Output each entry that follows exactly. Images stay out.

(Beginning of DATA SECTION)

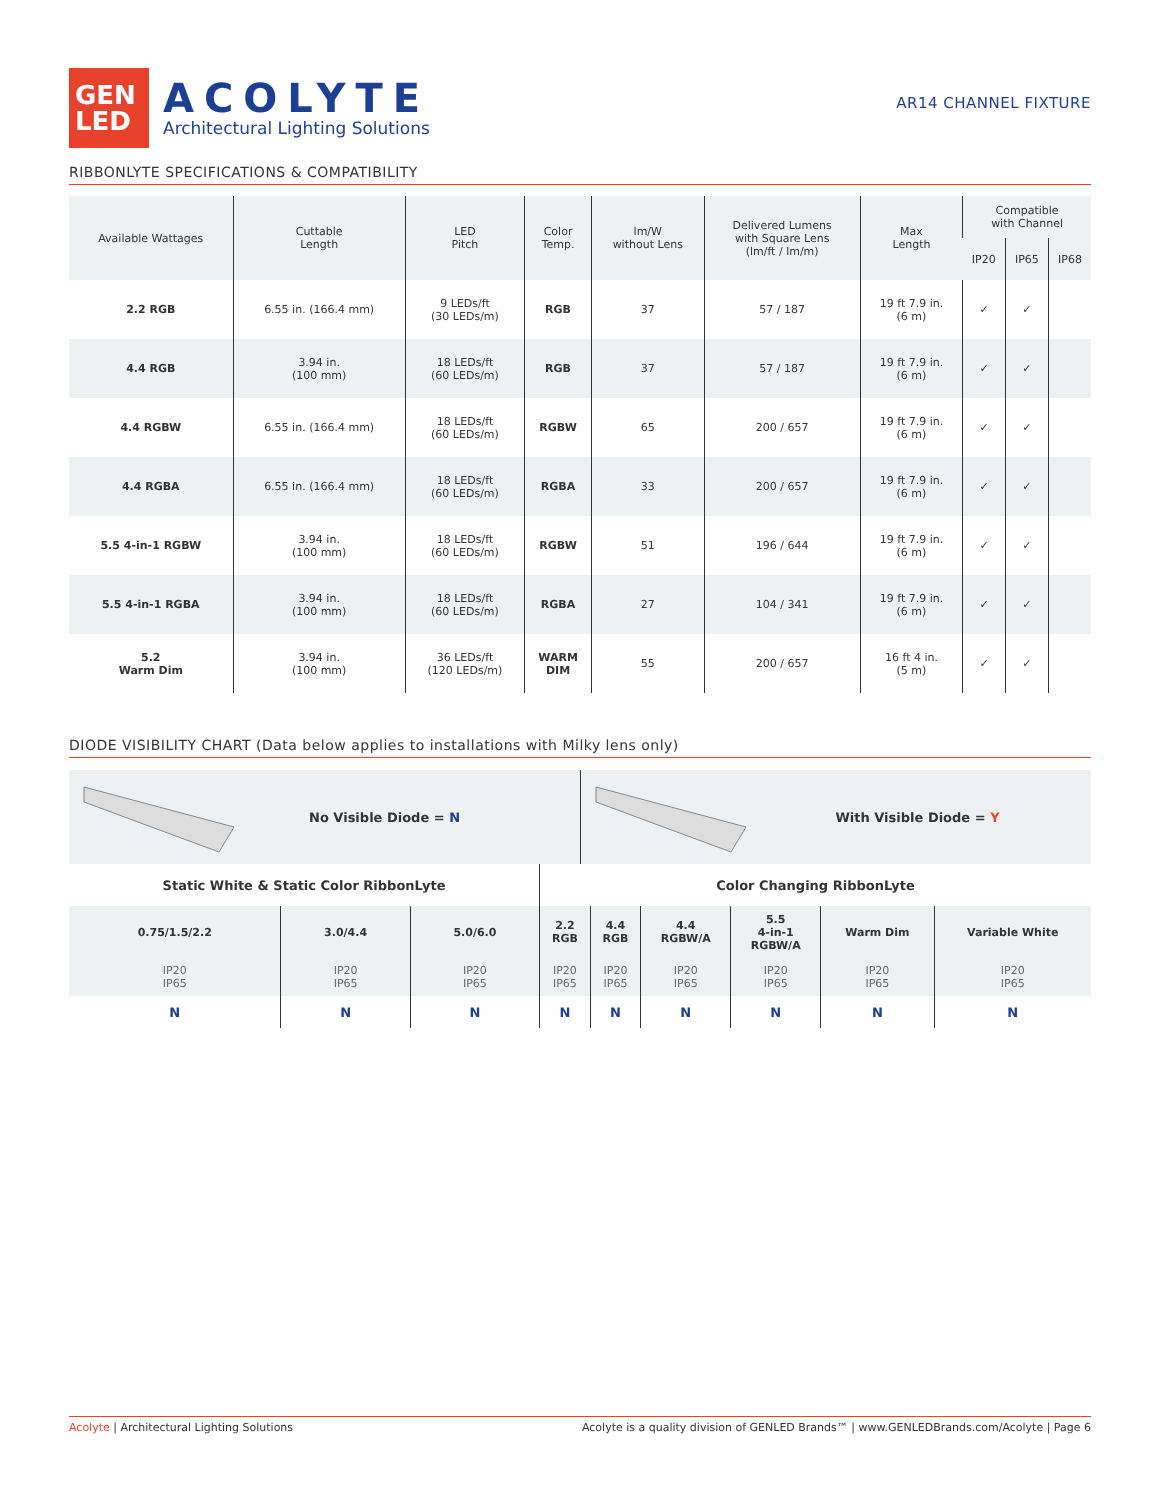GEN
LED
ACOLYTE
Architectural Lighting Solutions
AR14 CHANNEL FIXTURE
RIBBONLYTE SPECIFICATIONS & COMPATIBILITY
| Available Wattages | Cuttable Length | LED Pitch | Color Temp. | lm/W without Lens | Delivered Lumens with Square Lens (lm/ft / lm/m) | Max Length | Compatible with Channel | | |
| --- | --- | --- | --- | --- | --- | --- | --- | --- | --- |
| | | | | | | | IP20 | IP65 | IP68 |
| 2.2 RGB | 6.55 in. (166.4 mm) | 9 LEDs/ft (30 LEDs/m) | RGB | 37 | 57 / 187 | 19 ft 7.9 in. (6 m) | ✓ | ✓ | |
| 4.4 RGB | 3.94 in. (100 mm) | 18 LEDs/ft (60 LEDs/m) | RGB | 37 | 57 / 187 | 19 ft 7.9 in. (6 m) | ✓ | ✓ | |
| 4.4 RGBW | 6.55 in. (166.4 mm) | 18 LEDs/ft (60 LEDs/m) | RGBW | 65 | 200 / 657 | 19 ft 7.9 in. (6 m) | ✓ | ✓ | |
| 4.4 RGBA | 6.55 in. (166.4 mm) | 18 LEDs/ft (60 LEDs/m) | RGBA | 33 | 200 / 657 | 19 ft 7.9 in. (6 m) | ✓ | ✓ | |
| 5.5 4-in-1 RGBW | 3.94 in. (100 mm) | 18 LEDs/ft (60 LEDs/m) | RGBW | 51 | 196 / 644 | 19 ft 7.9 in. (6 m) | ✓ | ✓ | |
| 5.5 4-in-1 RGBA | 3.94 in. (100 mm) | 18 LEDs/ft (60 LEDs/m) | RGBA | 27 | 104 / 341 | 19 ft 7.9 in. (6 m) | ✓ | ✓ | |
| 5.2 Warm Dim | 3.94 in. (100 mm) | 36 LEDs/ft (120 LEDs/m) | WARM DIM | 55 | 200 / 657 | 16 ft 4 in. (5 m) | ✓ | ✓ | |
DIODE VISIBILITY CHART (Data below applies to installations with Milky lens only)
No Visible Diode = N With Visible Diode = Y
| Static White & Static Color RibbonLyte | | | Color Changing RibbonLyte | | | | | |
| --- | --- | --- | --- | --- | --- | --- | --- | --- |
| 0.75/1.5/2.2 | 3.0/4.4 | 5.0/6.0 | 2.2 RGB | 4.4 RGB | 4.4 RGBW/A | 5.5 4-in-1 RGBW/A | Warm Dim | Variable White |
| IP20 IP65 | IP20 IP65 | IP20 IP65 | IP20 IP65 | IP20 IP65 | IP20 IP65 | IP20 IP65 | IP20 IP65 | IP20 IP65 |
| N | N | N | N | N | N | N | N | N |
Acolyte | Architectural Lighting Solutions Acolyte is a quality division of GENLED Brands™ | www.GENLEDBrands.com/Acolyte | Page 6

(End of DATA SECTION)

TASK OUTPUT:
GEN
LED
ACOLYTE
Architectural Lighting Solutions
AR14 CHANNEL FIXTURE
RIBBONLYTE SPECIFICATIONS & COMPATIBILITY
| Available Wattages | Cuttable Length | LED Pitch | Color Temp. | lm/W without Lens | Delivered Lumens with Square Lens (lm/ft / lm/m) | Max Length | Compatible with Channel | | |
| --- | --- | --- | --- | --- | --- | --- | --- | --- | --- |
| | | | | | | | IP20 | IP65 | IP68 |
| 2.2 RGB | 6.55 in. (166.4 mm) | 9 LEDs/ft (30 LEDs/m) | RGB | 37 | 57 / 187 | 19 ft 7.9 in. (6 m) | ✓ | ✓ | |
| 4.4 RGB | 3.94 in. (100 mm) | 18 LEDs/ft (60 LEDs/m) | RGB | 37 | 57 / 187 | 19 ft 7.9 in. (6 m) | ✓ | ✓ | |
| 4.4 RGBW | 6.55 in. (166.4 mm) | 18 LEDs/ft (60 LEDs/m) | RGBW | 65 | 200 / 657 | 19 ft 7.9 in. (6 m) | ✓ | ✓ | |
| 4.4 RGBA | 6.55 in. (166.4 mm) | 18 LEDs/ft (60 LEDs/m) | RGBA | 33 | 200 / 657 | 19 ft 7.9 in. (6 m) | ✓ | ✓ | |
| 5.5 4-in-1 RGBW | 3.94 in. (100 mm) | 18 LEDs/ft (60 LEDs/m) | RGBW | 51 | 196 / 644 | 19 ft 7.9 in. (6 m) | ✓ | ✓ | |
| 5.5 4-in-1 RGBA | 3.94 in. (100 mm) | 18 LEDs/ft (60 LEDs/m) | RGBA | 27 | 104 / 341 | 19 ft 7.9 in. (6 m) | ✓ | ✓ | |
| 5.2 Warm Dim | 3.94 in. (100 mm) | 36 LEDs/ft (120 LEDs/m) | WARM DIM | 55 | 200 / 657 | 16 ft 4 in. (5 m) | ✓ | ✓ | |
DIODE VISIBILITY CHART (Data below applies to installations with Milky lens only)
No Visible Diode = N With Visible Diode = Y
| Static White & Static Color RibbonLyte | | | Color Changing RibbonLyte | | | | | |
| --- | --- | --- | --- | --- | --- | --- | --- | --- |
| 0.75/1.5/2.2 | 3.0/4.4 | 5.0/6.0 | 2.2 RGB | 4.4 RGB | 4.4 RGBW/A | 5.5 4-in-1 RGBW/A | Warm Dim | Variable White |
| IP20 IP65 | IP20 IP65 | IP20 IP65 | IP20 IP65 | IP20 IP65 | IP20 IP65 | IP20 IP65 | IP20 IP65 | IP20 IP65 |
| N | N | N | N | N | N | N | N | N |
Acolyte | Architectural Lighting Solutions Acolyte is a quality division of GENLED Brands™ | www.GENLEDBrands.com/Acolyte | Page 6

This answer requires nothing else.